Place the pan over a high flame and add wine. Scrape off the flavorful brown
bits stuck to the bottom of the pan as the wine comes to a boil. This is what’s
known as deglazing. Add stock, (optional), aromatics, herbs, salt and pepper.
Simmer until it’s reduced to at least half. Melt in some butter at the end,
strain it, and pour it over your food. For a thicker sauce, you can reduce it
even further or thicken it with roux, arrowroot, or cornstarch.
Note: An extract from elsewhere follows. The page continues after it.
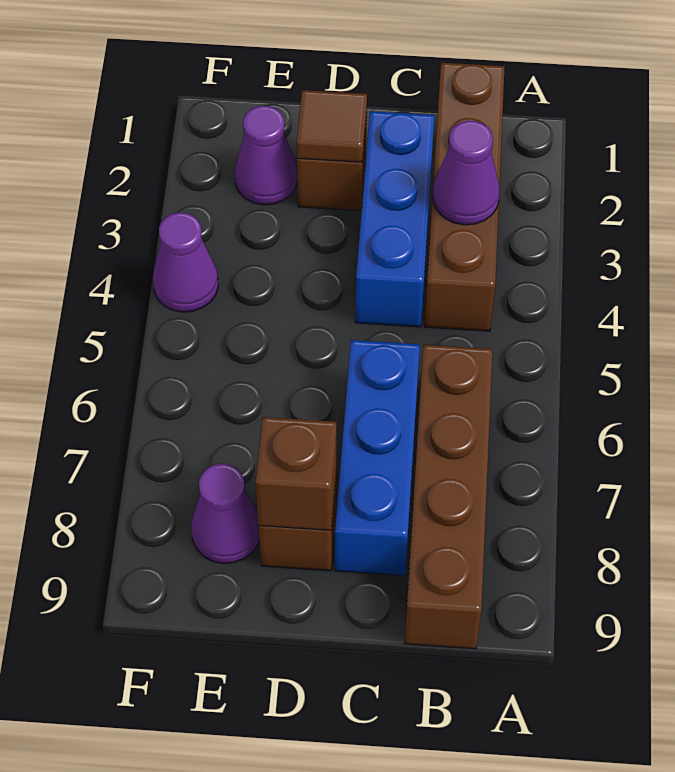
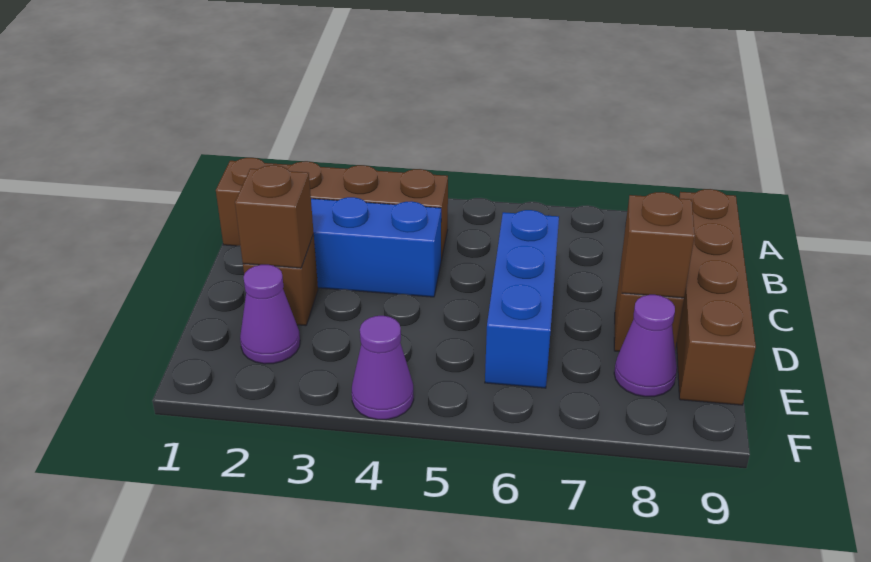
purple 1x1 cone [433,120,500,225] -> none
brown 1x4 brick [404,345,493,649] -> brown 1x4 brick turned to [677,189,756,405]
blue 1x3 brick [335,340,420,576] -> blue 1x3 brick turned to [485,210,559,388]
brown 1x1 tile [297,90,367,162] -> brown 1x1 brick [235,165,314,268]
Bringing the wine to a boil facilitates evaporation of the
alcohol, which begins to vaporize at 178 degrees. Reducing the wine by simmering
continues the evaporation of the alcohol, (and water for that matter), and thus
concentrates the flavor of the wine. This is precisely why the quality of the
wine matters in cooking. If you concentrate an already poor tasting wine, you
merely intensify its unpleasantness.
The idea that all or most of the alcohol is evaporated when
reducing wine is largely apocryphal. You would actually need to simmer wine for
a number of hours to approach complete vaporization of the alcohol. For example,
ten minutes of simmering will only eliminate about half the alcohol.
Additional uses of wine include incorporation into a
vinaigrette. Simply substitute some or all of the acid in the vinaigrette recipe
with wine. Sometimes dishes are finished with a dash of wine to add a last
minute touch of flavor. Often this method embraces a fortified wine such as
Sherry, Port or Madeira. Fortified wines have had additional alcohol added to
them and usually are sweet, (but not always), and have more intense flavors.
Numerous soups, stews, casseroles, and even desserts are completed with a splash
of these wonderful elixirs. I like culminating my black bean soup with a splash
of dry sherry. Or you can make a sauce from fortified wines such as veal
Marsala.
One of the wine instructors from my cooking school regularly
proclaimed: “Wine is food.” Cooking with wine is the ultimate expression of that
declaration and elevates the enjoyment of wine to new heights.